DESCRIPTION OF THE TASK: Format the stretch of lines from the one containing "Q: How many clips are on the white backdrop?" through the one containing "Q: How many stickers" as a JSON list of strings, one string per line with blank lines left out. Leave the pictures out of the list.

LISTING:
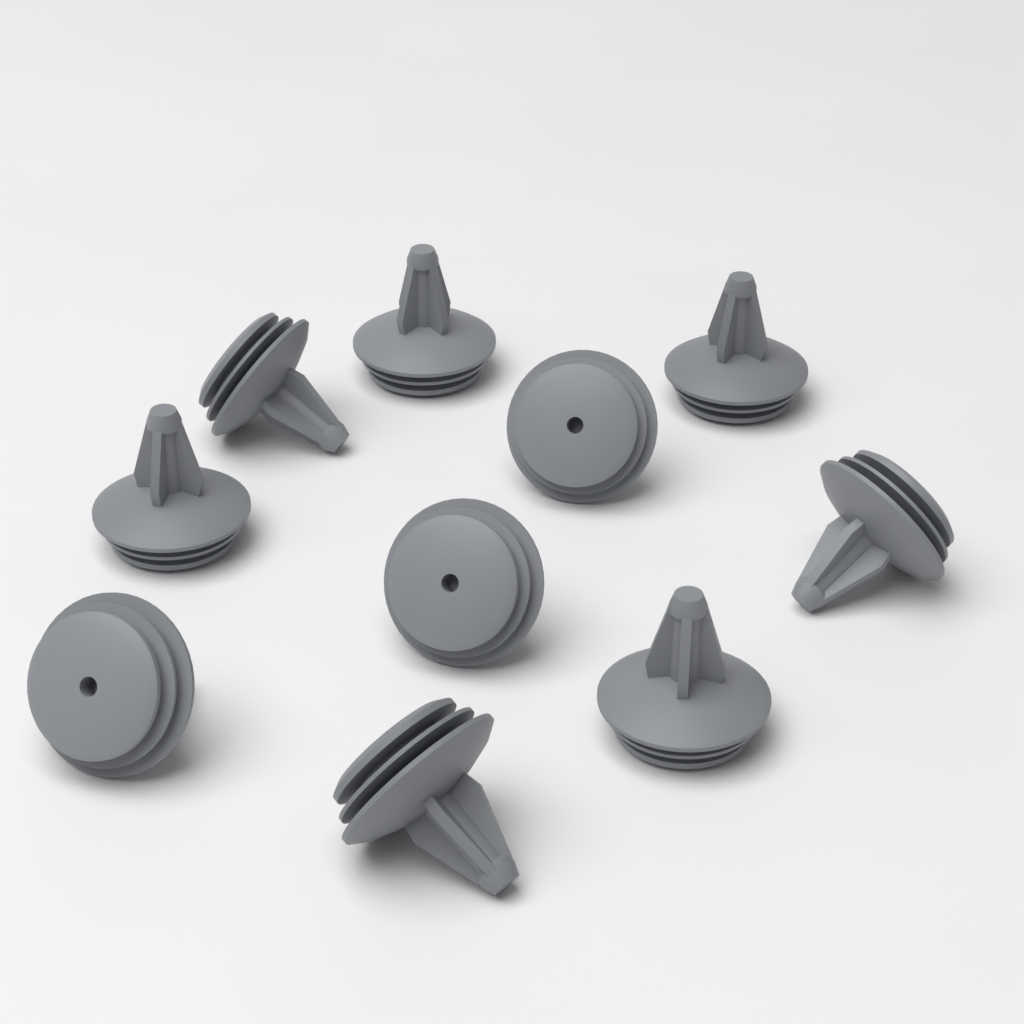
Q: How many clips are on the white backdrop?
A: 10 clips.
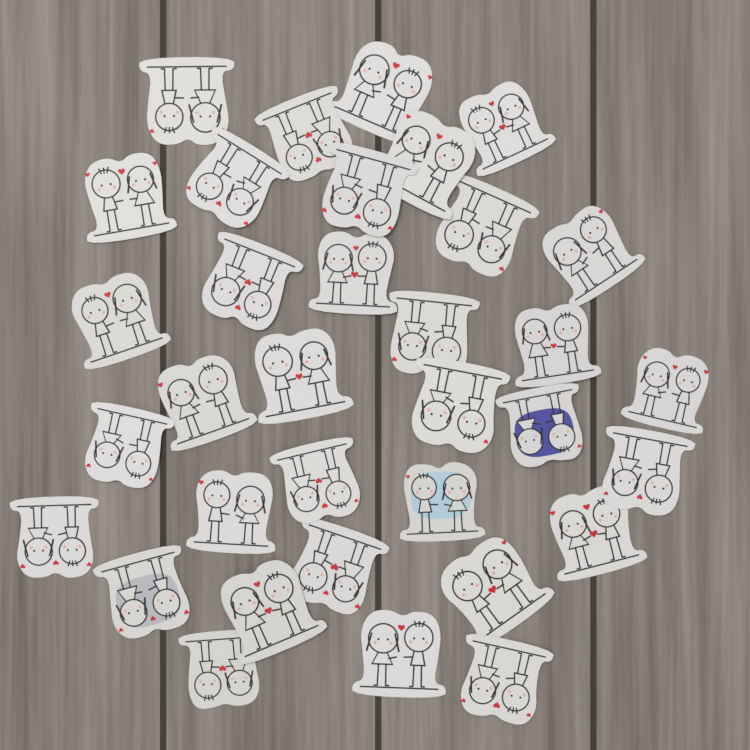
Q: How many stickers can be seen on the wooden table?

--

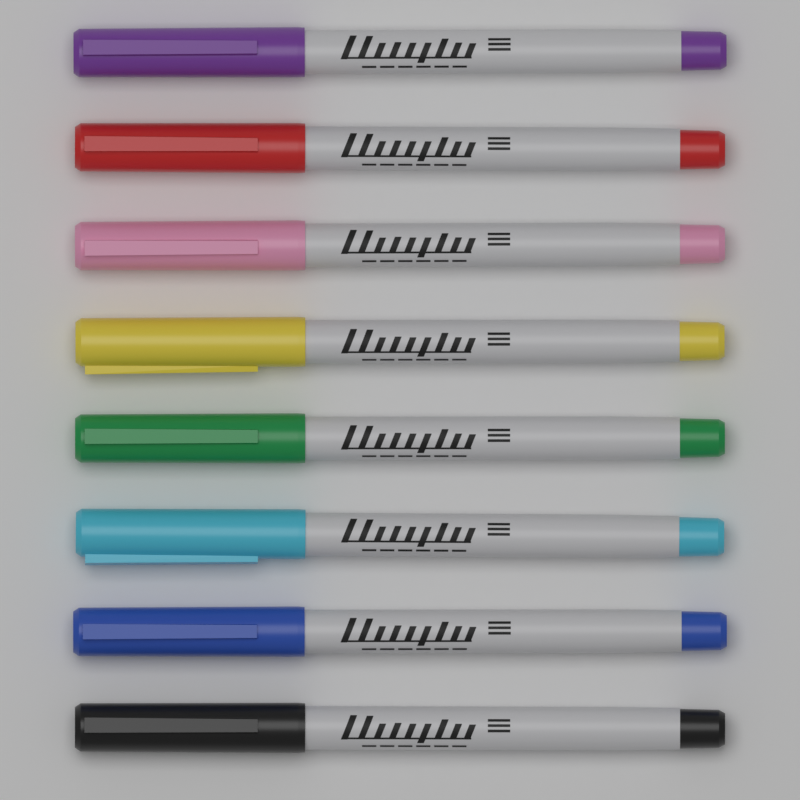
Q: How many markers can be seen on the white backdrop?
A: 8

...

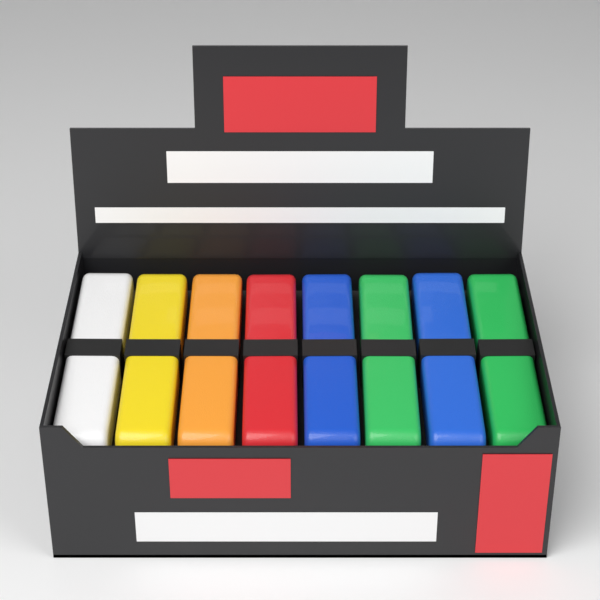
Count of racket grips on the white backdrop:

EXERCISE OUTPUT:
[
  "Q: How many clips are on the white backdrop?",
  "A: 10 clips.",
  "Q: How many stickers can be seen on the wooden table?"
]